Am Millerntor singt keine Kurve, sondern das ganze Stadion. Doch der Mythos des exzentrischen Stadteilklubs begann auf der Gegengerade. Hier ist ihre Geschichte.
AC/DC. Immer wieder AC/DC. Seit der Jahrtausendwende dröhnt vor jedem Spiel furchterregend „Hells Bells“, wenn die Mannschaften am Millerntor aufs Feld laufen. Eigentlich passt der seltsam unironische Willkommen-in-der-Hölle-Gestus gar nicht zum fröhlichen Funpunk des Kiezklub-Mythos. Aber AC/DC, diese unzerstörbaren Bluesrock-Duracellhasen, sind auf den Tribünen nun mal seit jeher gegenwärtig. Wenn auch Anfang der Neunziger mit etwas mehr Augenzwinkern als heute. Lief sich damals der Hamburger Jung Dirk Zander am Spielfeldrand warm, brummelten ein paar Lederjacken im schwarzen Block der Gegengerade die nervöse Anfangssequenz des Gassenhausers „Thunderstruck“: „Na, na-na, na, na-na …“. Und die gesamte Tribüne komplettierte markerschütternd: „… ZANN-DEER“.
Those were the days. Der „Zanderstruck“ war damals nur eine von zahllosen Aktionen, die nicht in erster Linie den Erfolg des Heimteams feierten, sondern vor allem dazu dienten, sich als Fan eine gute Zeit zu verschaffen. Denn das war bitter nötig: Bis Mitte der Achtziger war es am Millerntor nicht anders als in anderen Stadien zugegangen. In der Nordkurve mischten sich unter die Hafenarbeiter, versprengten Dombesucher, Arbeitslosen und Normalos auch Kuttenträger und Hooligans, die auf Krawall gebürstet waren. Die durchs halbleere Stadion wanderten, im Rücken des gegnerischen Keepers pöbelten oder sonst wie Ärger machten. Rechte Anhänger, etwa Mitglieder des Fanklubs „United“, hissten sogar gern mal die Reichskriegsflagge oder grunzten in ihrer tumben Hilflosigkeit Affenlaute, wenn einer wie Souleyman Sané die Abwehrreihe der Kiezkicker mal wieder schwindlig spielte.

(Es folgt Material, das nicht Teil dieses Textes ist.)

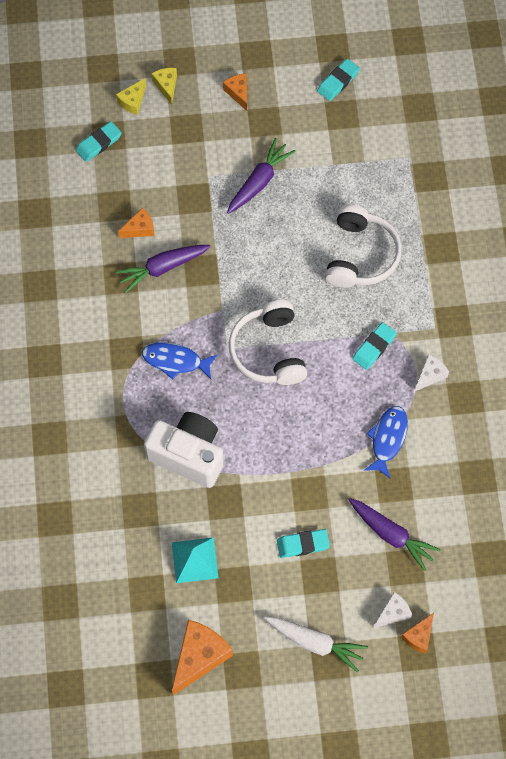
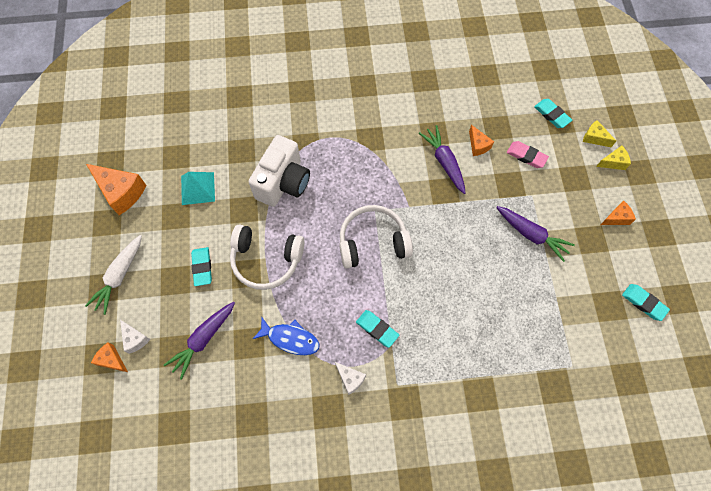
camera: 90 degrees right, 0 degrees up
(156, 177) = (526, 156): none -> pink eraser
(175, 361) = (363, 173): blue fish -> none
(361, 255) = (467, 320): white headphones -> white headphones (266, 260)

Die linksalternative Hafenstraßenszene und die Punks, die ans Millerntor kamen, hatten logischerweise keinen Bock auf die marodierenden Gefahrensucher im Norden. Und so trafen sich die Lebenskünstler und Kreativen auf der Gegengerade. Nie wäre ihnen in den Sinn gekommen, bei den Luden und Pfeffersäcken auf der Haupttribüne Platz zu nehmen. Im sogenannten „Kuchenblock“, wo an Spieltagen hinter der Tribüne die feine Präsidentengattin Anneliese Paulick selbstgemachte Backwaren zugunsten des Jugendfußballs verkaufte. Vom Süden ganz zu schweigen, der damals noch weitgehend Auswärtsfans vorbehalten war.

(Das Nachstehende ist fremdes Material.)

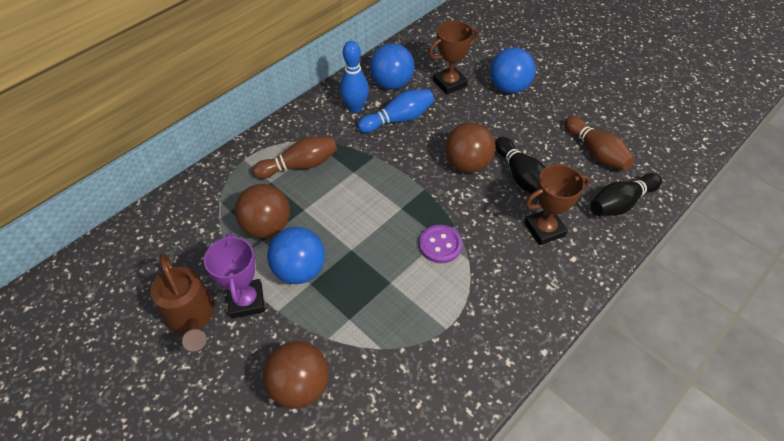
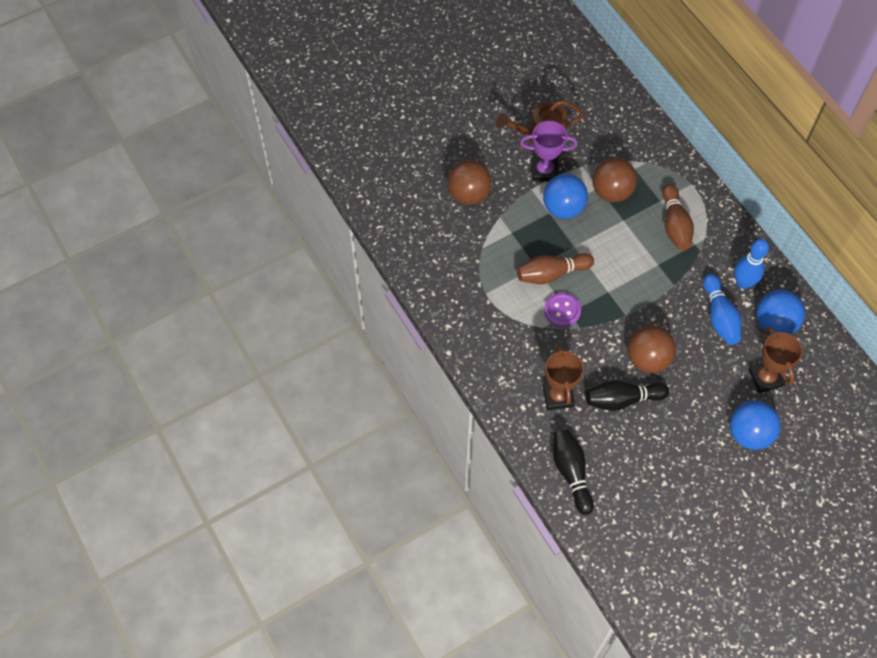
camera: 105 degrees right, 10 degrees up
(595, 152) = (638, 480): brown bowling pin -> brown bowling pin (551, 274)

Und so entwickelte sich im Zentrum der Gegengerade ein Phänomen, das es bis dato im deutschen Profifußball nicht gegeben hatte: erfolgsunabhängiger Support. In den Sechzigern hatten Angreifer wie Horst Haecks oder Peter Osterhoff mit ihren Toren für Begeisterungsstürme gesorgt, weil sie außergewöhnliche Fußballer waren. In Ermangelung edler Kicker beim klammen Kiezklub der Achtziger weiteten die tonangebenden Gag-Giganten auf der Gerade ihren Blick auf das Spiel – und nahmen auch Marginalien abseits des Rasens zum Anlass, um ein Feel-good-Erlebnis daraus zu machen.

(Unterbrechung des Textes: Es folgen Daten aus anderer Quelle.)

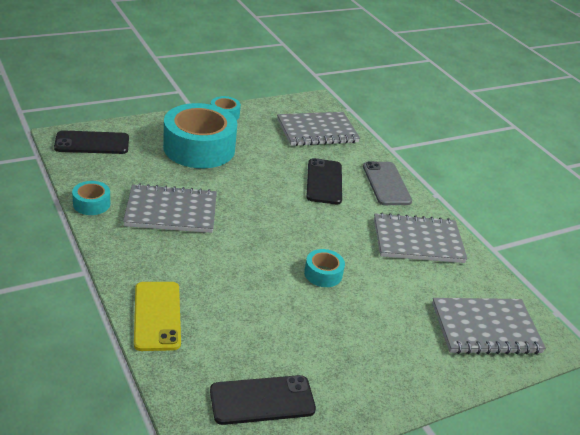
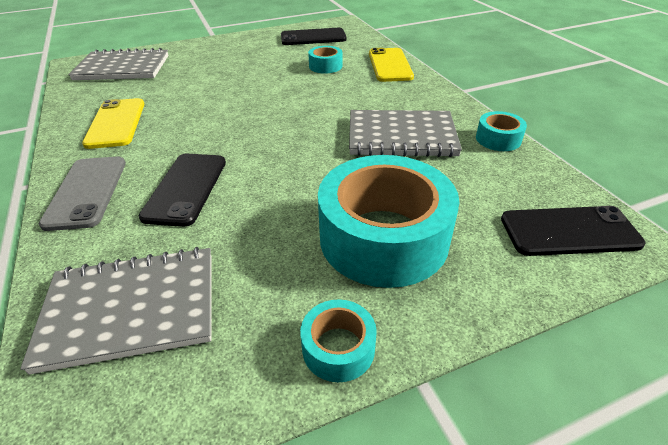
camera: 170 degrees left, 5 degrees up
(323, 274) = (242, 93): turquoise tape -> turquoise tape (325, 66)
(417, 241) = (116, 123): grey notebook -> yellow phone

Ersatzspielern wurde beim Warmlaufen mit Sprechchören gehuldigt („Gatti, Gatti, Gatti“, „Otti, Otti, Otti“). Vorm Eckstoß holten die Anhänger ihre Schlüssel aus der Tasche und ein konspiratives Klingeln breitete sich im Stadion aus. „Leo, Leo“-Rufe begleiteten die Einwechslungen des chronisch erfolglosen Brasilianers Leonardo Manzi, der selbst dann noch auf Händen getragen wurde, wenn er in den ihm verbleibenden Spielminuten nicht ein einziges Mal den Ball berührte.
Der Hafenstadtteil war noch kein Ort, an dem Reiche versuchten, in lichtdurchfluteten Altbauwohnungen ihrer versnobten Existenz eine Prise Coolness zu verleihen, sondern ein sozialer Brennpunkt. Seine Bewohner hatten gelernt, mit dem Defizit und stetem Schiffbruch zu leben. Und diese positive Grundeinstellung schlug sich in einem erfrischenden Fan-Support nieder.